It’s possible to walk all the way down this mountain by the west ridge, which was the route of the first ascent in 1977. Passing through the col between Mt. Church and Mt. Grosvenor, we arrived at the base of our route and picked up our snowshoes. It had been a 19-hour round trip.

The Ladder Tube

Now only seven days remained in our trip. We decided to throw everything into retracing a legend, the Elevator Shaft, Doug Chabot and Jack Tackle’s route from 1995 on the north face of Mt. Johnson. However, when we visited the base of the wall for observation, we found a virgin line immediately right of the Shaft. “How lucky we are!” We changed our target at once.

On April 30 we left base camp at 9 a.m., very late because we were still fatigued from our last two climbs. We approached the base of Mt. Johnson’s north face across a badly crevassed glacier. After depositing all our bivy gear, we started climbing our new line. It started with perfect alpine ice, thin but solid, with granite beside the gully to take protection. We enjoyed four nice pitches and then rappelled, fixing ropes on each of the pitches. We had a comfortable bivouac in a snow cave that we’d found during our scout in the bergschrund at the base of the Elevator Shaft.

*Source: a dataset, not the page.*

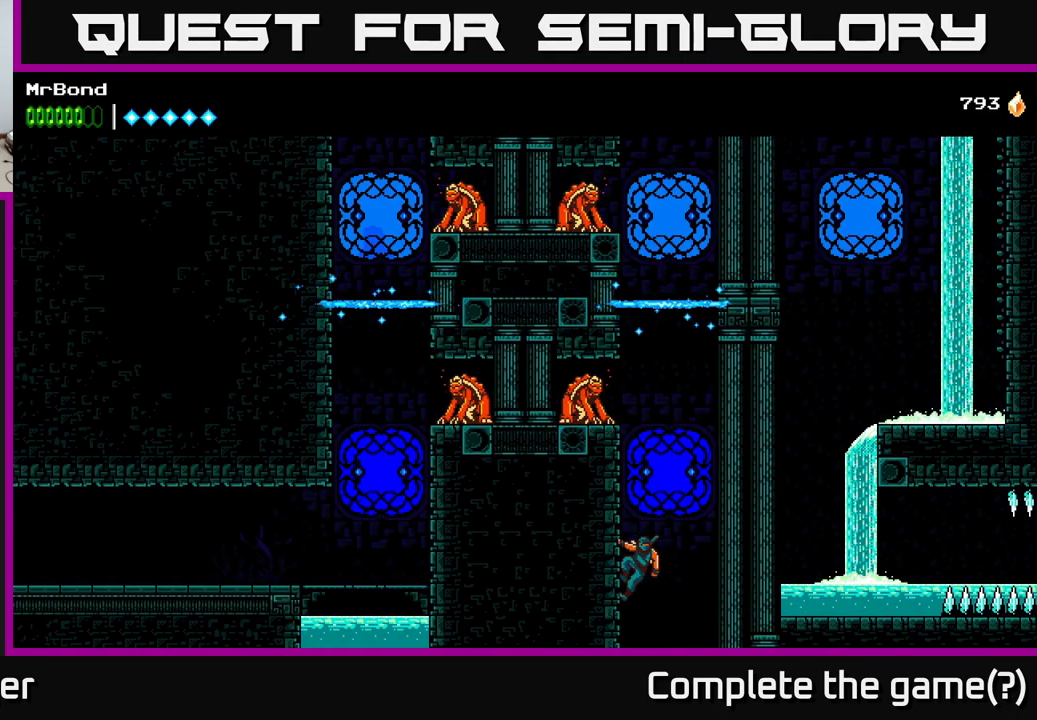
{"buttons": ["A", "X", "DPAD_LEFT"], "right_stick": "center", "events": [[17, "A", "down"], [150, "A", "up"], [367, "A", "down"], [467, "X", "down"]]}
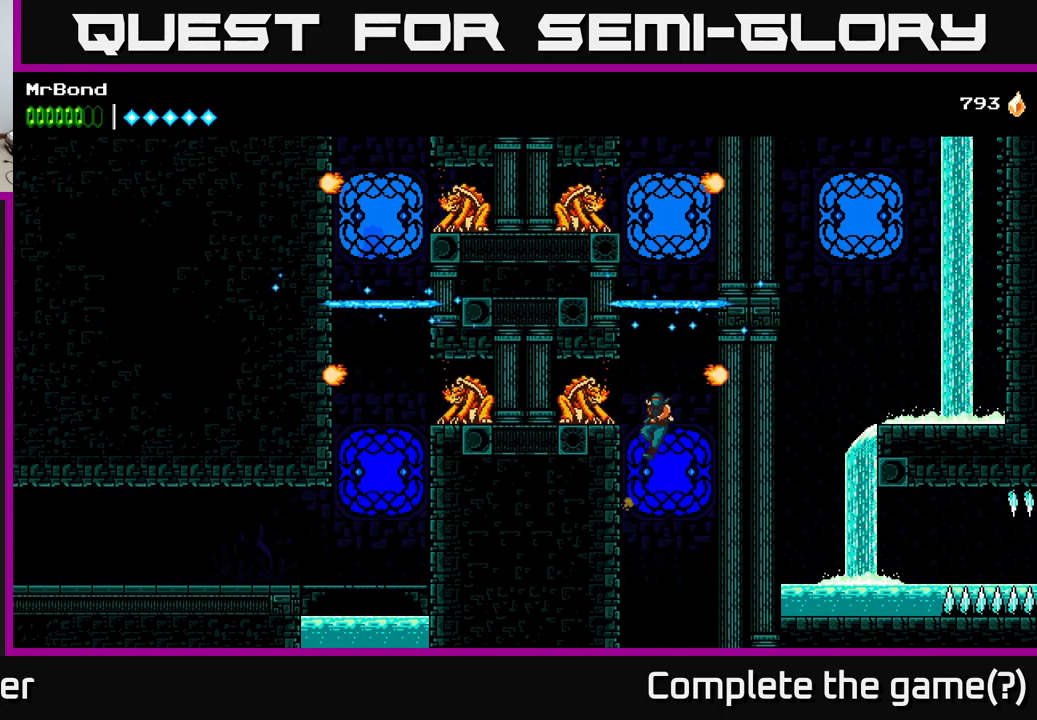
{"buttons": [], "right_stick": "center", "events": [[34, "A", "up"], [117, "X", "up"], [384, "DPAD_LEFT", "up"]]}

On May 1 we started jumaring at 2:30 a.m. Yusuke had already started to climb the sixth pitch when the sun came up. Of course we didn’t get any sunlight, but we were not cold because the climbing went so fast, following a continuous ice flow for the first 10 pitches. I worked on the 11th to 14th pitches. The ice got snowy and finally disappeared. Soon the gully ended with 10 meters of vertical rock in a corner without any ice. I dry-tooled it with well-placed cams for protection. I broke the snow mushrooms overhead and topped out on a shoulder of the west ridge, which we followed to the east. Soon the obvious crux of our climb appeared at the col where our route joined the Elevator Shaft. Above was a 100-meter, nearly vertical rock face. Yusuke blasted the first pitch (5.10R A3), and Fumitaka overcame bad snow on the mixed second pitch (5.7). We had just enough time to fix ropes on those pitches and arrange a comfortable bivy at the col before dark.

The next morning, after jumaring the two pitches in the dark, we walked up 400 meters of easy snow ridge to reach the summit by eight. We could see both Bradley and Church, and the other peaks all around the Gorge, an incredible playground. I couldn’t believe that we made these three first ascents in just two weeks.

We spent the whole day descending our route, leaving two pitons and about 10 V-threads for rappels. We landed at the base at 3 p.m. and then won our final bet, passing through the ice-fall, which was like Russian roulette. Then we were back on flat ground, though we still had a long way back to base camp. As we walked, I silently thanked Fumitaka and Yusuke. By the grace of their invitation, I had experienced the pure fun of climbing in these mountains. I was like a kid playing in a park with big brothers, trying hard to be their equals. That effort had earned me some benefits, I think. As I trudged along the glacier, my steps were heavy but my mind was skipping toward the future.


Area: Ruth Gorge, Alaska Range

Ascents: First ascent of the southeast face of Mt. Bradley (9,100') by Season of the Sun (1,400m, V WI4R M6R), April 22–23, 2007. First ascent of the north face of Mt. Church (8,233') via the central gully; the route is called Memorial Gate (1,100m, V AI4+R/X), April 26, 2007. First ascent of the Ladder Tube (1,000m, V 5.10R A3) on the north face and west ridge of Mt. Johnson (8,460'), April 30–May 2, 2007. All climbs were completed by Fumitaka Ichimura, Yusuke Sato, and Tatsuro Yamada.

A Note About the Author:

Tatsuro Yamada was born in 1981 in Saitama, Japan. Since he started climbing in 2001, he has climbed in New Zealand, Canada, the United States, Europe, and Bolivia, where he completed a new route on the south face of Illimani with Yuki Satoh in 2006.

In May 2008 Yamada and Yuto Inoue disappeared during an attempt on the Cassin Ridge on Denali.